When a line of the entries contains the word "else", report that line.

▼▼▼

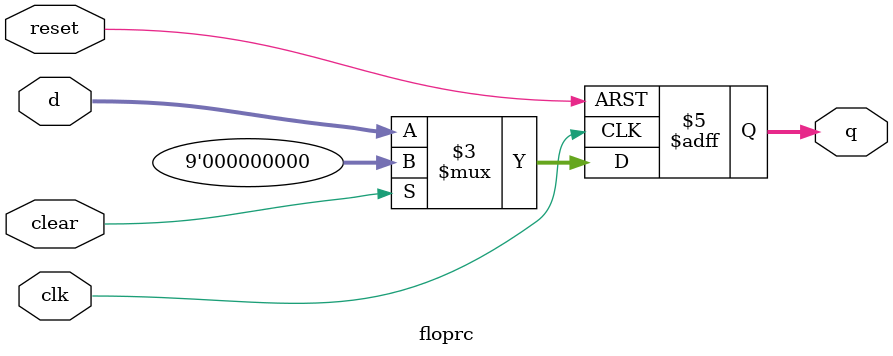
<source format=sv>
module floprc #(parameter WIDTH = 9)	 //changed width
(input logic clk, reset,
clear,
input logic [WIDTH-1:0] d,
output logic [WIDTH-1:0] q);
always_ff @(posedge clk, posedge reset)
if (reset) q <= #1 0;
else if (clear) q <= #1 0;
else q <= #1 d;
endmodule


</source>
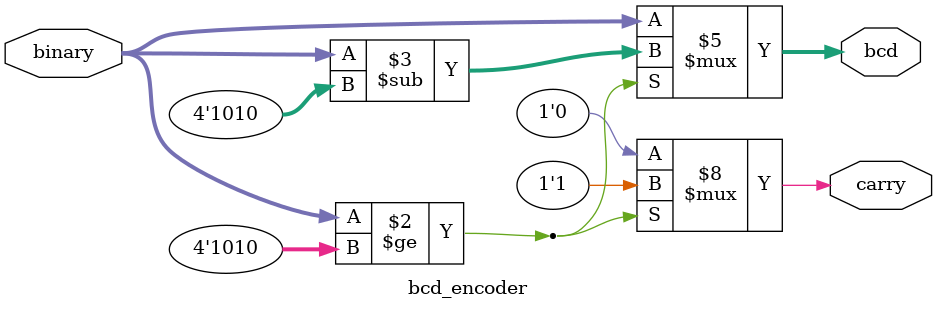
<source format=sv>
/*------------------------------------------------------------------------------
 Project      : Homework 1 - Question 2 
 File         : bcd_encoder.sv
 Author       : Michael Kirchhofer
 Description  : Binary Decimal Encoder
------------------------------------------------------------------------------*/
module bcd_encoder(
    input   logic [3:0] binary,
    output  logic [3:0] bcd,
    output  logic carry
);
    always_comb begin
        if(binary >= 4'd10) begin
            carry = 1'b1;
            bcd = binary - 4'd10;
        end else begin
            carry = 1'b0;
            bcd = binary;
        end
    end
endmodule
</source>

▲▲▲

Response to this exercise:
else if (clear) q <= #1 0;
else q <= #1 d;
        end else begin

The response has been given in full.